Dr Artemi says they provide most benefit in the first 12 weeks of use, although in some cases their use may be recommended for six to 12 months.
"It's important to remember that even with an occlusive dressing, a scar will take many months, and sometimes more than a year, to naturally fade to its end point," he said.
"If you are unhappy about a scars redness, bumpiness or thickness it's time to consult a dermatologist to discuss possible options such as an appropriate laser source, micro-needling or injectable treatment."
Dealing with acne scars
When it comes to scars caused by acne, treatment options are not always straight forward.

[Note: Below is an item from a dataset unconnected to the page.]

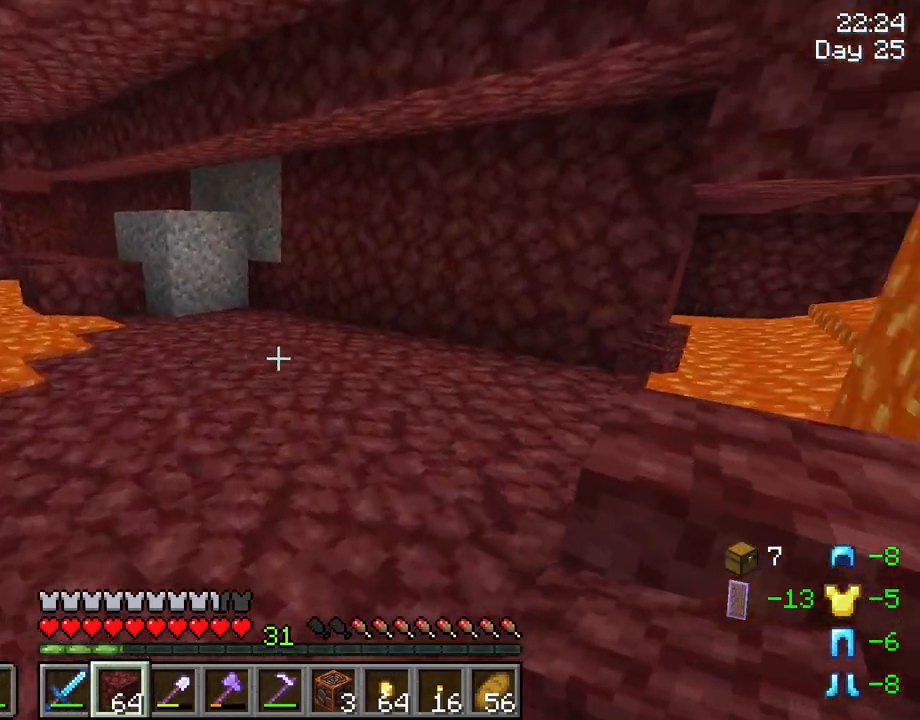
{"keys": [], "mouse": [], "mouse_move": "still", "events": [[183, "w", "up"]]}
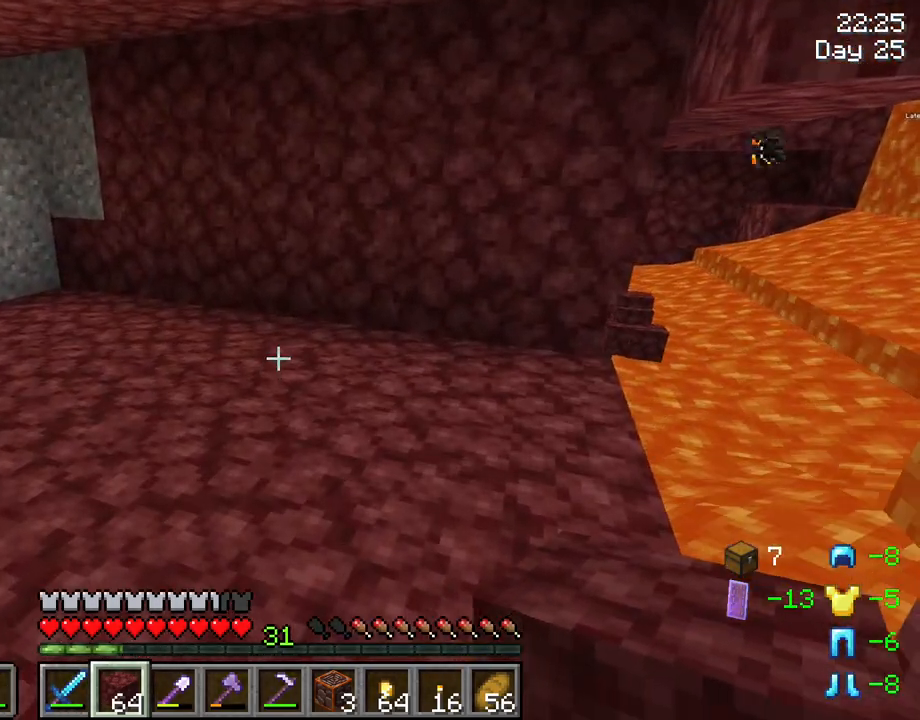
{"keys": ["w"], "mouse": [], "mouse_move": "still", "events": [[100, "w", "down"]]}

Acne scarring consists of many different types of scarring including ice-pick scars, pock-like scars, deep depression and areas of skin thickening [also known as termed keloid].
Each scar responds differently and as a result combination treatments are required, according to each patients needs and the severity of the scarring.
These treatments are undertaken by a dermatologist and might include micro-needling, fractional laser treatment, subcision, chemical reconstruction of skin scars or injected dermal fillers.
Depending on your skin type and the degree of scarring, combination treatment for acne scarring can result in a 30 to 60 per cent improvement.
And yes, picking and squeezing your pimples, or picking at the scab of a healing wound, will only make scars worse.
Some people scar worse than others
But some people will have worse than usual scars despite doing all the right things.
Scars are more of an issue for people:
- Who are Asian or who have dark skin — it is not just their skin colour, but other biochemical differences including the fact cells that make collagen are over-reactive;
- Aged between 10 and 30 — especially those who do not have a genetic tendency for skin that heals well;
- Who have a wound on certain parts of their body for example the upper trunk, around the ear lobes or jaw line, or where movement puts extra tension on the scar.
But whether your scar is at the good or bad end of the scale, the evidence suggests spending your hard-earned cash on vitamin E won't make a jot of difference.
"You're just wasting your money," Dr Artemi says.
Dr Phillip Artemi is a Sydney Dermatologist in private practice. In the past he has served as Honorary Secretary, Director of Training (NSW) and Chairman of the Teaching and Learning Committee of the Australasian College of Dermatologists.